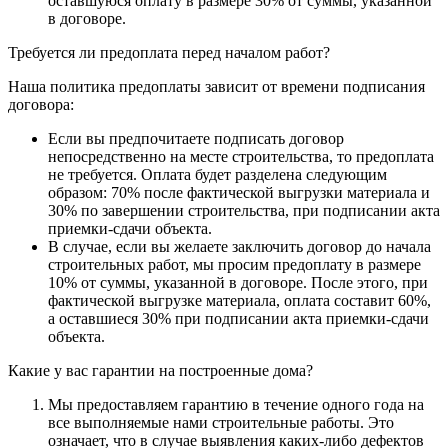
оставшуюся оплату в размере 30% от суммы, указанной
в договоре.
Требуется ли предоплата перед началом работ?
Наша политика предоплаты зависит от времени подписания
договора:
Если вы предпочитаете подписать договор
непосредственно на месте строительства, то предоплата
не требуется. Оплата будет разделена следующим
образом: 70% после фактической выгрузки материала и
30% по завершении строительства, при подписании акта
приемки-сдачи объекта.
В случае, если вы желаете заключить договор до начала
строительных работ, мы просим предоплату в размере
10% от суммы, указанной в договоре. После этого, при
фактической выгрузке материала, оплата составит 60%,
а оставшиеся 30% при подписании акта приемки-сдачи
объекта.
Какие у вас гарантии на построенные дома?
Мы предоставляем гарантию в течение одного года на
все выполняемые нами строительные работы. Это
означает, что в случае выявления каких-либо дефектов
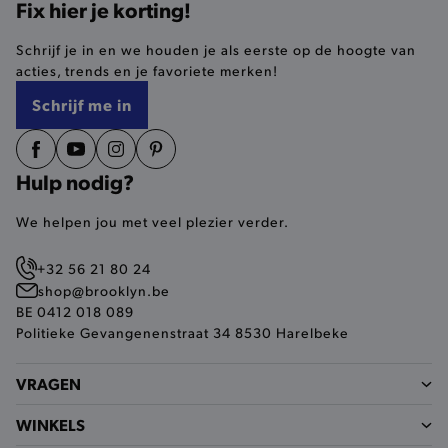
Fix hier je korting!
selected-val
.brooklyn.be
Schrijf je in en we houden je als eerste op de hoogte van
acties, trends en je favoriete merken!
pickupStoreVal
.brooklyn.be
Schrijf me in
Hulp nodig?
pickupAddress
.brooklyn.be
We helpen jou met veel plezier verder.
Google Privacy Policy
+32 56 21 80 24
shop@brooklyn.be
BE 0412 018 089
product-out-of-stock-modal
.brooklyn.be
Politieke Gevangenenstraat 34 8530 Harelbeke
VRAGEN
__cf_bm
Cloudflare Inc.
WINKELS
.calendly.com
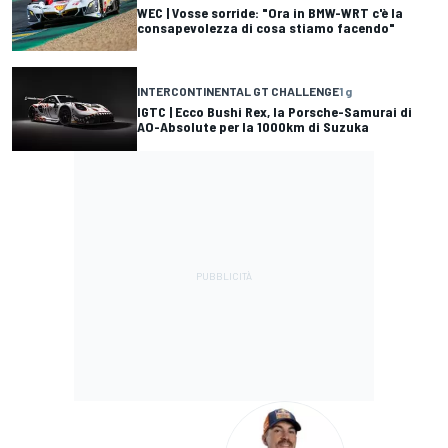
WEC | Vosse sorride: "Ora in BMW-WRT c'è la
consapevolezza di cosa stiamo facendo"
INTERCONTINENTAL GT CHALLENGE
1 g
IGTC | Ecco Bushi Rex, la Porsche-Samurai di
AO-Absolute per la 1000km di Suzuka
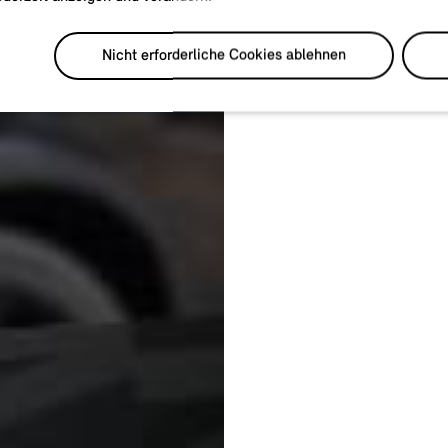
Nicht erforderliche Cookies ablehnen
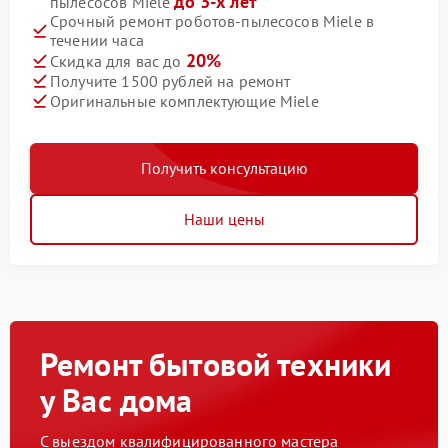
до 3-х лет
пылесосов Miele
Срочный ремонт роботов-пылесосов Miele в
течении часа
20%
Скидка для вас до
Получите 1500 рублей на ремонт
Оригинальные комплектующие Miele
Получить консультацию
Наши цены
Ремонт бытовой техники
у Вас дома
С выездом квалифицированного мастера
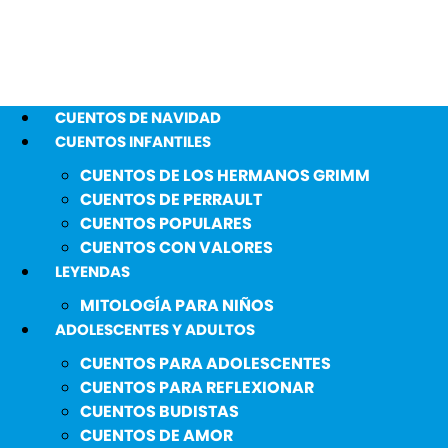
CUENTOS DE NAVIDAD
CUENTOS INFANTILES
CUENTOS DE LOS HERMANOS GRIMM
CUENTOS DE PERRAULT
CUENTOS POPULARES
CUENTOS CON VALORES
LEYENDAS
MITOLOGÍA PARA NIÑOS
ADOLESCENTES Y ADULTOS
CUENTOS PARA ADOLESCENTES
CUENTOS PARA REFLEXIONAR
CUENTOS BUDISTAS
CUENTOS DE AMOR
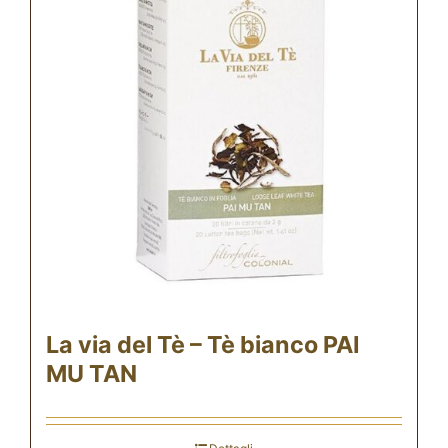
La via del Tè – Tè bianco PAI
MU TAN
····················
- Goal of the exercise -
Everything in the listing must be restated word for word, except for the pictures.

- Expected output -
оставшуюся оплату в размере 30% от суммы, указанной
в договоре.
Требуется ли предоплата перед началом работ?
Наша политика предоплаты зависит от времени подписания
договора:
Если вы предпочитаете подписать договор
непосредственно на месте строительства, то предоплата
не требуется. Оплата будет разделена следующим
образом: 70% после фактической выгрузки материала и
30% по завершении строительства, при подписании акта
приемки-сдачи объекта.
В случае, если вы желаете заключить договор до начала
строительных работ, мы просим предоплату в размере
10% от суммы, указанной в договоре. После этого, при
фактической выгрузке материала, оплата составит 60%,
а оставшиеся 30% при подписании акта приемки-сдачи
объекта.
Какие у вас гарантии на построенные дома?
Мы предоставляем гарантию в течение одного года на
все выполняемые нами строительные работы. Это
означает, что в случае выявления каких-либо дефектов
Fix hier je korting!
selected-val
.brooklyn.be
Schrijf je in en we houden je als eerste op de hoogte van
acties, trends en je favoriete merken!
pickupStoreVal
.brooklyn.be
Schrijf me in
Hulp nodig?
pickupAddress
.brooklyn.be
We helpen jou met veel plezier verder.
Google Privacy Policy
+32 56 21 80 24
shop@brooklyn.be
BE 0412 018 089
product-out-of-stock-modal
.brooklyn.be
Politieke Gevangenenstraat 34 8530 Harelbeke
VRAGEN
__cf_bm
Cloudflare Inc.
WINKELS
.calendly.com
WEC | Vosse sorride: "Ora in BMW-WRT c'è la
consapevolezza di cosa stiamo facendo"
INTERCONTINENTAL GT CHALLENGE
1 g
IGTC | Ecco Bushi Rex, la Porsche-Samurai di
AO-Absolute per la 1000km di Suzuka
Nicht erforderliche Cookies ablehnen
до 3-х лет
пылесосов Miele
Срочный ремонт роботов-пылесосов Miele в
течении часа
20%
Скидка для вас до
Получите 1500 рублей на ремонт
Оригинальные комплектующие Miele
Получить консультацию
Наши цены
Ремонт бытовой техники
у Вас дома
С выездом квалифицированного мастера
CUENTOS DE NAVIDAD
CUENTOS INFANTILES
CUENTOS DE LOS HERMANOS GRIMM
CUENTOS DE PERRAULT
CUENTOS POPULARES
CUENTOS CON VALORES
LEYENDAS
MITOLOGÍA PARA NIÑOS
ADOLESCENTES Y ADULTOS
CUENTOS PARA ADOLESCENTES
CUENTOS PARA REFLEXIONAR
CUENTOS BUDISTAS
CUENTOS DE AMOR
La via del Tè – Tè bianco PAI
MU TAN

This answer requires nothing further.